:: What you need to do ::
Answer these questions from the text about the Commons' last sitting:
(a) At what time does Tuesday's sitting start?
(b) Who is before the House at question time?
(c) Which statement did he not appear for?

:: Provided passage ::
◇ ◇ ◇ ◇

And so to Tuesday and the Commons' last sitting until 2012. (Starting at 11am) But I doubt the festive season will intrude too far into question time - where the Deputy Prime Minister, Nick Clegg, is before the House. After his non-appearance at the Prime Minister's statement on the EU Summit, he can expect plenty of ironic welcomes back to the Front Bench - and much more besides. DPMQs has become a pretty ugly occasion, with Labour MPs gleefully putting the boot in. But now, Conservative backbenchers may escalate their approach from the normal, relatively gentle, baiting to something rather more raw.

◇ ◇ ◇ ◇

:: Record extracts ::
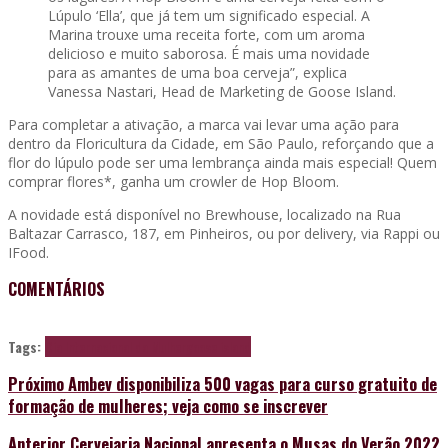
Lúpulo ‘Ella’, que já tem um significado especial. A
Marina trouxe uma receita forte, com um aroma
delicioso e muito saborosa. É mais uma novidade
para as amantes de uma boa cerveja”, explica
Vanessa Nastari, Head de Marketing de Goose Island.
Para completar a ativação, a marca vai levar uma ação para
dentro da Floricultura da Cidade, em São Paulo, reforçando que a
flor do lúpulo pode ser uma lembrança ainda mais especial! Quem
comprar flores*, ganha um crowler de Hop Bloom.
A novidade está disponível no Brewhouse, localizado na Rua
Baltazar Carrasco, 187, em Pinheiros, ou por delivery, via Rappi ou
IFood.
COMENTÁRIOS
Tags:
Dia Internacional da Mulher
goose island
Próximo
Ambev disponibiliza 500 vagas para curso gratuito de
formação de mulheres; veja como se inscrever
Anterior
Cervejaria Nacional apresenta o Musas do Verão 2022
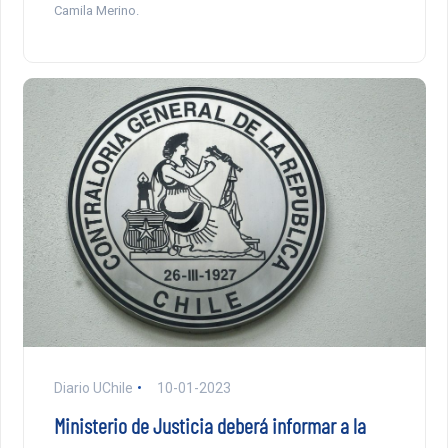
Camila Merino.
Diario UChile
10-01-2023
Ministerio de Justicia deberá informar a la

◇ ◇ ◇ ◇

:: Answer to this exercise ::
(a) 11am
(b) The Deputy Prime Minister, Nick Clegg
(c) The Prime Minister's statement on the EU Summit